+++ Stored data +++
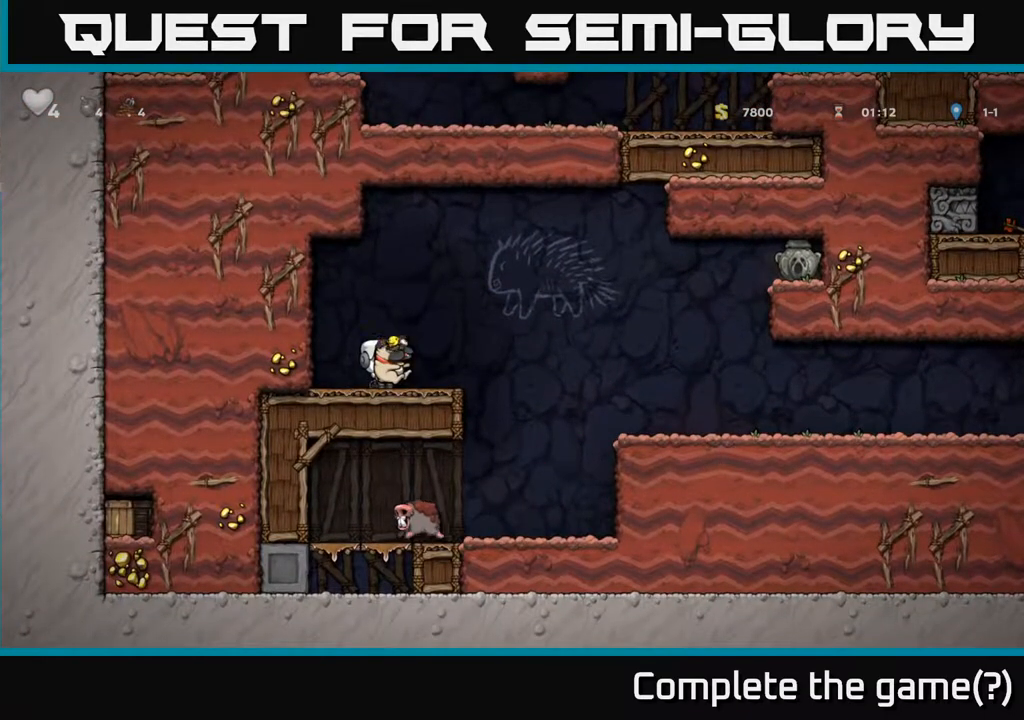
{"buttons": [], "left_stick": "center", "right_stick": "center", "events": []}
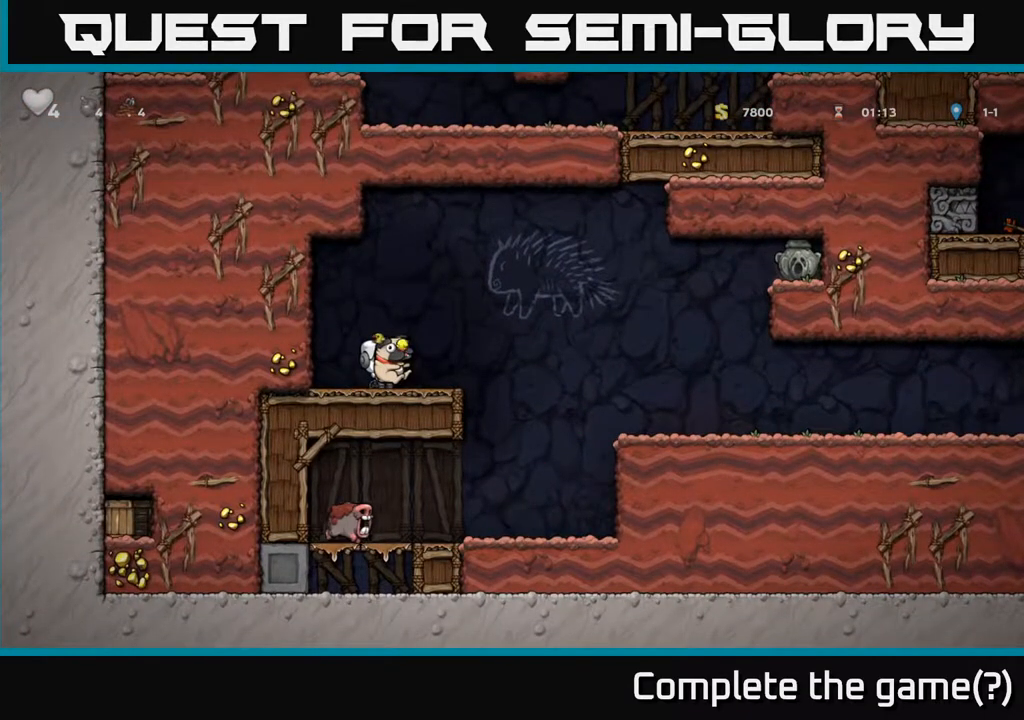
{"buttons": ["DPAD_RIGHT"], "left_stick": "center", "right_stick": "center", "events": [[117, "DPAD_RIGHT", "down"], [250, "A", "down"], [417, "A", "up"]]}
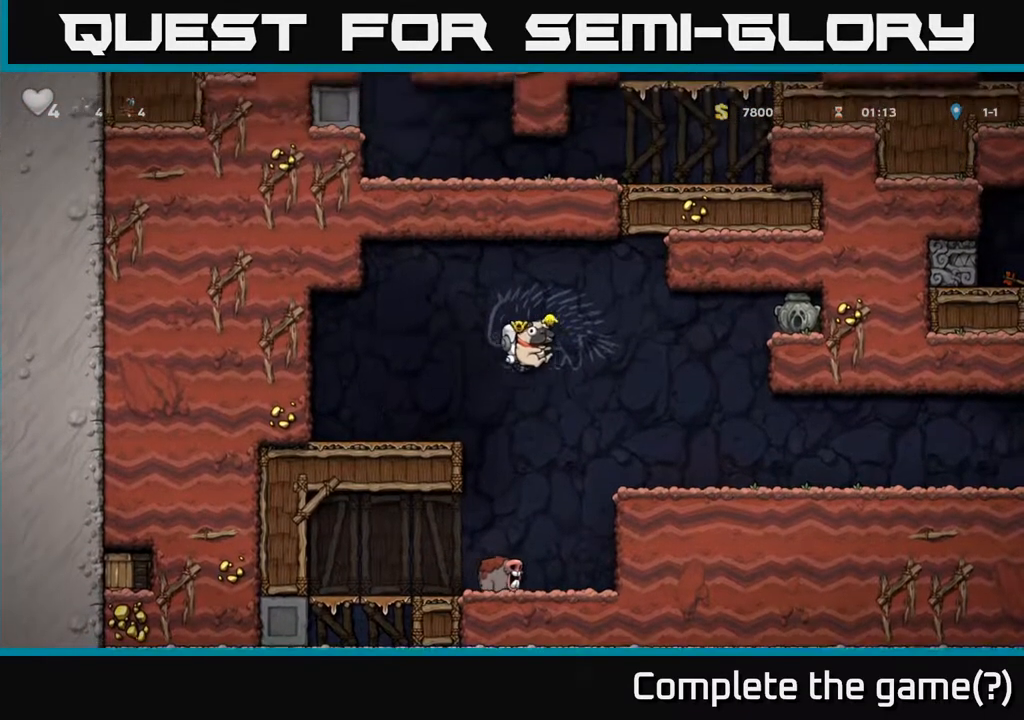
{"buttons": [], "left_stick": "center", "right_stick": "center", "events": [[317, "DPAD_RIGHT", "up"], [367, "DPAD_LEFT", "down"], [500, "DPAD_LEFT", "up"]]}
+++
Task description:
What this exercise asks for is every line of the data above with the word "down".

Problem solution:
{"buttons": ["DPAD_RIGHT"], "left_stick": "center", "right_stick": "center", "events": [[117, "DPAD_RIGHT", "down"], [250, "A", "down"], [417, "A", "up"]]}
{"buttons": [], "left_stick": "center", "right_stick": "center", "events": [[317, "DPAD_RIGHT", "up"], [367, "DPAD_LEFT", "down"], [500, "DPAD_LEFT", "up"]]}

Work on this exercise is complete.